Les dépenses sociales en Suisse ont augmenté de manière significative au cours des dernières décennies. Cependant, elles restent bien inférieures à celles de nombreux voisins européens, notamment la France, l’Allemagne et la Suède.
Bien que le système social suisse soit souvent perçu comme l’un des plus robustes au monde, il est également source de débats passionnés. Tandis que certains dénoncent un démantèlement progressif des prestations, d’autres craignent un système devenu trop coûteux et incontrôlé.
Une croissance des dépenses sociales marquée, mais toujours modérée
Depuis 1990, les dépenses sociales en Suisse ont progressé de façon constante, passant de 6,88 milliards de francs à 29,4 milliards en 2024. Selon les projections de la Confédération, ces dépenses devraient atteindre plus de 34 milliards de francs dans les années à venir. Cette augmentation est principalement attribuée à trois facteurs clés : l’évolution économique du pays, le vieillissement de la population et les décisions politiques prises pour soutenir les systèmes de prévoyance sociale.
L’économie suisse a connu une forte croissance, ce qui a permis une augmentation des recettes fiscales et des fonds alloués à la prévoyance sociale. L’un des éléments les plus déterminants a été l’augmentation de l’espérance de vie, un phénomène qui a fait augmenter de manière significative le nombre de bénéficiaires des prestations sociales, notamment pour l’Assurance Vieillesse et Survivants (AVS). En 1990, l’espérance de vie des femmes était de 5 ans inférieure à celle de 2024, et celle des hommes de 8 ans. Ce phénomène démographique a conduit à une pression accrue sur les fonds destinés à la santé et à la retraite.

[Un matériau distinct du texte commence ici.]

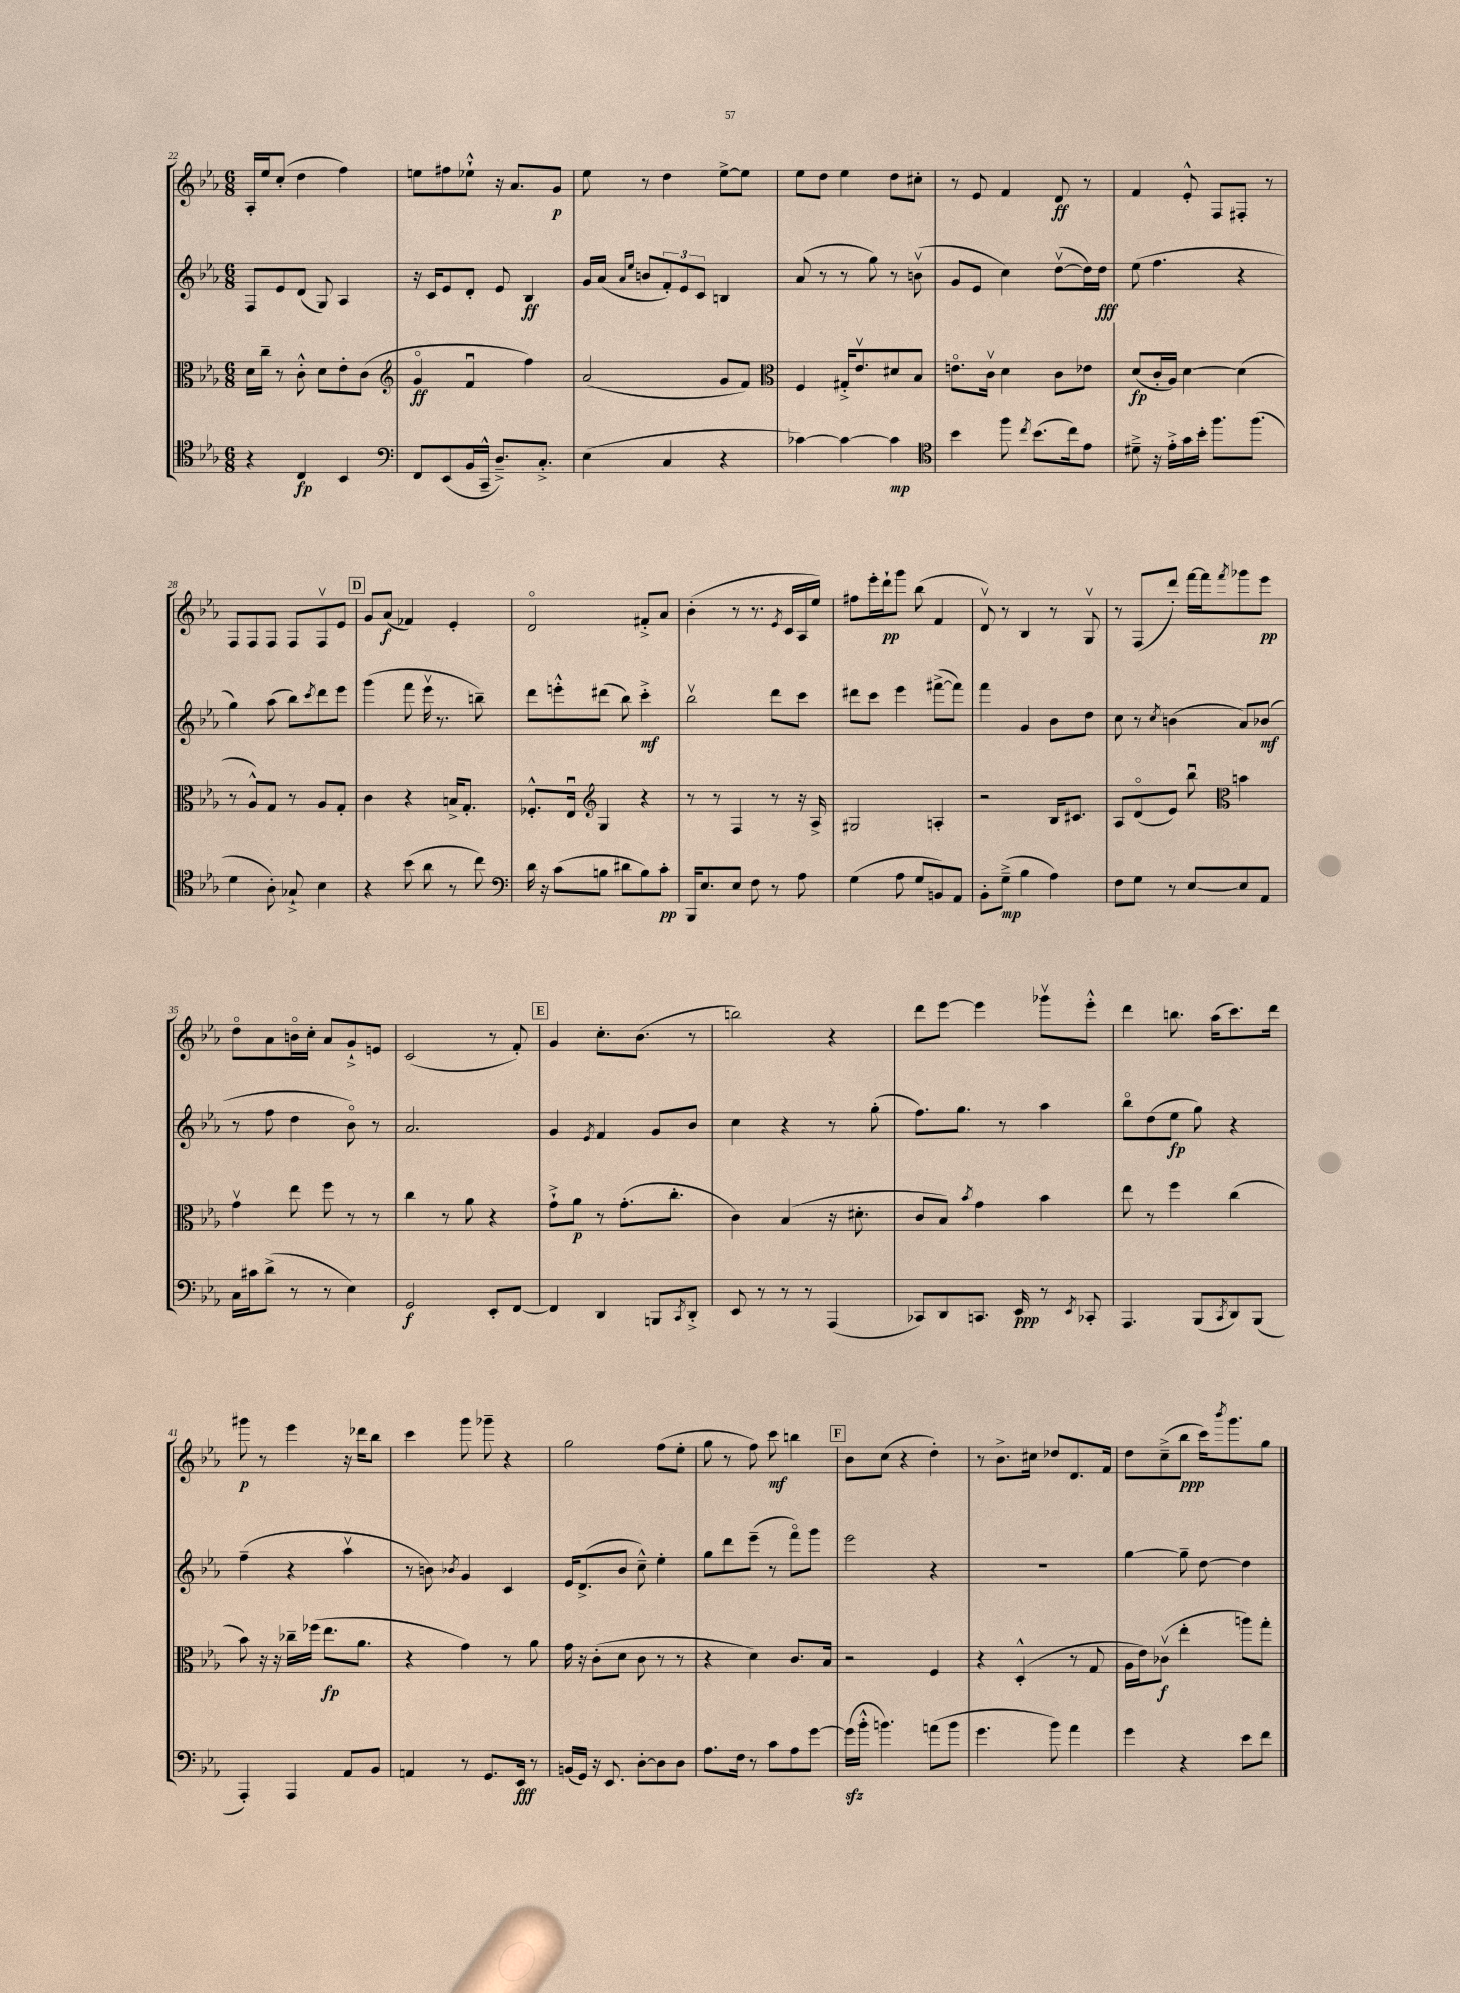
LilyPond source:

<<
\new StaffGroup <<
\new Staff = "s0" {
    \clef treble \key ees \major \numericTimeSignature \time 6/8
    aes16-. ees''16 c''8-.( d''4 f''4) |
    e''8 fis''8 ees''8-!-^ r16 aes'8. g'8\p |
    ees''8 r8 d''4 ees''8~-> ees''8 |
    ees''8 d''8 ees''4 d''8 cis''8-. |
    r8 ees'8 f'4 d'8\ff r8 |
    f'4 ees'8-.-^ f8 fis8-. r8 |
    f8 f8 f8 f8 f8\upbow ees'8 |
    \mark \markup { \box "D" } g'8 aes'8\f( fes'4) ees'4-. |
    d'2\flageolet fis'8-.-> aes'8 |
    bes'4-.( r8 r8. \acciaccatura { ees'8 } c'16 aes16 ees''16) |
    fis''8 ees'''16-. d'''16-!\pp g'''8 bes''8( f'4 |
    d'8\upbow) r8 bes4 r8 g8\upbow |
    r8 f8( d'''8-.) f'''16~ f'''16 \acciaccatura { f'''8 } ges'''8 ees'''8\pp |
    d''8\flageolet aes'8 b'16\flageolet c''16-. aes'8 g'8-!-> e'8 |
    c'2( r8 f'8-.) |
    \mark \markup { \box "E" } g'4 c''8.-. bes'8.( r8 |
    b''2) r4 |
    d'''8 ees'''8~ ees'''4 ges'''8\upbow ees'''8-.-^ |
    d'''4 b''8. aes''16( c'''8.) d'''16 |
    gis'''8\p r8 ees'''4 r16 des'''16 bes''8 |
    c'''4 g'''8 ges'''8-- r4 |
    g''2 f''8( ees''8-. |
    g''8 r8 f''8) c'''8\mf b''4 |
    \mark \markup { \box "F" } bes'8 c''8( r4 d''4-.) |
    r8 bes'8.-> cis''16 des''8 d'8. f'16 |
    d''8 c''8--->( bes''8\ppp c'''16) \acciaccatura { bes'''8 } g'''8. g''8 \bar "|." |
}
\new Staff = "s1" {
    \clef treble \key ees \major \numericTimeSignature \time 6/8
    f8 ees'8 d'8( g8) aes4 |
    r16 c'16 ees'8 d'8-. ees'8 bes4\ff |
    g'16 aes'16( \grace { aes'16 ees''16 } b'8 \tuplet 3/2 { f'8-.) ees'8 c'8 } b4 |
    aes'8( r8 r8 g''8) r8 b'8\upbow( |
    g'8 ees'8 c''4) d''8~\upbow( d''16) d''16\fff |
    ees''8( f''4. r4 |
    g''4) aes''8( bes''8) \acciaccatura { c'''8 } d'''8 ees'''8 |
    \mark \markup { \box "D" } g'''4( f'''8 ees'''16\upbow r8. b''8--) |
    d'''8 e'''8-.-^ dis'''8( bes''8) c'''4-.->\mf |
    bes''2\upbow d'''8 c'''8 |
    dis'''8 c'''8 ees'''4 fis'''8~->( fis'''8) |
    f'''4 g'4 bes'8 d''8 |
    c''8 r8 \acciaccatura { c''8 } b'4( aes'8) bes'8\mf( |
    r8 f''8 d''4 bes'8\flageolet) r8 |
    aes'2. |
    \mark \markup { \box "E" } g'4 \acciaccatura { ees'8 } f'4 g'8 bes'8 |
    c''4 r4 r8 g''8-.( |
    f''8.) g''8. r8 aes''4 |
    bes''8\flageolet d''8( ees''8\fp g''8) r4 |
    f''4--( r4 aes''4\upbow |
    r8 b'8) \acciaccatura { bes'8 } g'4 c'4 |
    ees'16 d'8.->( bes'8 c''8---^) ees''4-. |
    g''8 d'''8 ees'''8--( r8 f'''8\flageolet) g'''8 |
    \mark \markup { \box "F" } ees'''2 r4 |
    R2. |
    g''4~ g''8-- d''8~ d''4 \bar "|." |
}
\new Staff = "s2" {
    \clef alto \key ees \major \numericTimeSignature \time 6/8
    d'16 c''16-- r8 c'8-.-^ d'8 ees'8-. c'8( |
    \clef treble g'4\flageolet\ff f'4\downbow f''4) |
    aes'2( g'8 f'8) |
    \clef alto f4 gis16-.-> ees'8.\upbow dis'8 bes8 |
    e'8.\flageolet c'16\upbow d'4 c'8 ees'8 |
    d'8\fp( c'16-. aes16) d'4~ d'4( |
    r8 aes8-^) g8 r8 aes8 g8-. |
    \mark \markup { \box "D" } c'4 r4 b16-> g8.-. |
    fes8.-.-^ ees16\downbow \clef treble g4 r4 |
    r8 r8 f4 r8 r16 aes16-> |
    gis2 a4-. |
    r2 bes16 cis'8. |
    aes8 d'8\flageolet( ees'8) bes''8\downbow \clef alto b'4 |
    g'4\upbow ees''8 f''8 r8 r8 |
    c''4 r8 aes'8 r4 |
    \mark \markup { \box "E" } g'8-!-> aes'8\p r8 g'8.-.( c''8.-. |
    c'4) bes4( r16 dis'8.-. |
    c'8 bes8) \acciaccatura { bes'8 } g'4 bes'4 |
    ees''8 r8 f''4 c''4( |
    bes'8) r16 r16 ces''16-- fes''16( ees''8.\fp aes'8. |
    r4 g'4) r8 aes'8 |
    g'16 r16 c'8-.( d'8 c'8 r8 r8 |
    r4 d'4) c'8. bes16 |
    \mark \markup { \box "F" } r2 f4 |
    r4 d4-.-^( r8 g8 |
    aes16 ees'16) ces'8\upbow\f( ees''4-. a''8) g''8-. \bar "|." |
}
\new Staff = "s3" {
    \clef tenor \key ees \major \numericTimeSignature \time 6/8
    r4 c4\fp bes,4 |
    \clef bass f,8 ees,8( bes,16 c,16---^ d8.--->) c8.-.-> |
    ees4( c4 r4 |
    ces'4~) ces'4~ ces'4\mp |
    \clef tenor bes'4 f''8 \acciaccatura { c''8 } bes'8.( c''16) ees'8 |
    dis'8---> r16 ees'16-.-> g'16 bes'16-. f''8. f''8.( |
    d'4 aes8-.) ges8-!-> bes4 |
    \mark \markup { \box "D" } r4 bes'8( aes'8 r8 c''8) |
    \clef bass d'16 r16 c'8( b8 dis'8 b8) c'8-.\pp |
    bes,,16 ees8. ees8 f8 r8 aes8 |
    g4( aes8 g8 b,8) aes,8 |
    bes,8-. g8--->\mp( bes4 aes4) |
    f8 g8 r8 ees8~ ees8 aes,8 |
    c16 cis'16 d'8->( r8 r8 ees4) |
    g,2\f ees,8-. f,8~ |
    \mark \markup { \box "E" } f,4 d,4 b,,8 \acciaccatura { c,8 } d,8-.-> |
    ees,8 r8 r8 r8 aes,,4( |
    ces,8) d,8 c,8. ees,16\ppp r8 \acciaccatura { ees,8 } ces,8-. |
    aes,,4. bes,,8( \acciaccatura { c,8 } d,8) bes,,8( |
    aes,,4-.) aes,,4 aes,8 bes,8 |
    a,4 r8 g,8. ees,16\fff r8 |
    b,16( g,16) r16 ees,8. d8~-. d8 d8 |
    aes8. f16 r8 c'8 aes8 g'8~ |
    \mark \markup { \box "F" } g'16\sfz( bes'16-.-^ b'4.) a'8( b'8 |
    g'4. bes'8) aes'4 |
    g'4 r4 ees'8 f'8 \bar "|." |
}
>>
>>
\layout { \context { \Score currentBarNumber = #22 } }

Les dépenses sociales en Suisse sont principalement allouées à l’AVS, à l’Assurance Invalidité (AI), à l’assurance maladie, et à la gestion de la migration. Cette répartition illustre l’importance de soutenir une population vieillissante et de garantir l’accès aux soins pour tous les citoyens. Néanmoins, la question de l’évolution future de ces dépenses demeure cruciale, car l’augmentation de l’espérance de vie, bien qu’encourageante, place également une pression croissante sur les ressources sociales du pays.
Des dépenses sociales faibles comparées à l’international
Malgré cette augmentation significative des dépenses sociales, la Suisse reste relativement modérée en comparaison avec d’autres pays développés. Selon une publication sur le réseau LinkedIn de l’économiste Stefan Legge, les dépenses sociales en Suisse représentent environ 16 % du PIB, un chiffre bien inférieur à celui de pays comme la France (30,6 %), l’Allemagne (27,9 %) ou la Suède (26,1 %). Ces données etraites du dernier rapport de Our World in Data, montrent que, bien que les dépenses sociales aient augmenté en Suisse, elles restent faibles par rapport aux standards internationaux.
En 1990, la Suisse consacrait 12,6 % de son PIB aux dépenses sociales, un chiffre qui a augmenté de manière relativement modérée, souligne Blick. Cela contraste avec des pays comme les États-Unis, où les dépenses sociales étaient de 13,2 % en 1990 et ont atteint 19,8 % en 2024. Bien que cette augmentation soit notable, elle reste en deçà des dépenses sociales des autres pays européens. La France, par exemple, a vu ses dépenses sociales passer de 24,6 % à plus de 30 % du PIB, un écart significatif par rapport à la Suisse.
L’évolution de la Suède est également remarquable. Si le pays a vu ses dépenses sociales augmenter jusqu’en 1993 pour atteindre plus de 34 % du PIB, elles ont ensuite diminué pour revenir à un niveau proche de celui de 1990. Ce recul témoigne des efforts de réduction des dépenses sociales dans certains pays européens, mais il soulève également des questions sur l’équilibre entre l’efficacité des dépenses et la durabilité du système.
La Suisse, de son côté, maintient une approche prudente en matière de dépenses sociales. Ce modèle plus modéré est souvent perçu comme plus équilibré, notamment parce qu’il permet de garantir des prestations de qualité tout en évitant un endettement excessif. Cependant, cette faible part du PIB consacrée au social pourrait poser un problème à long terme, surtout avec le vieillissement démographique et l’augmentation des besoins sociaux.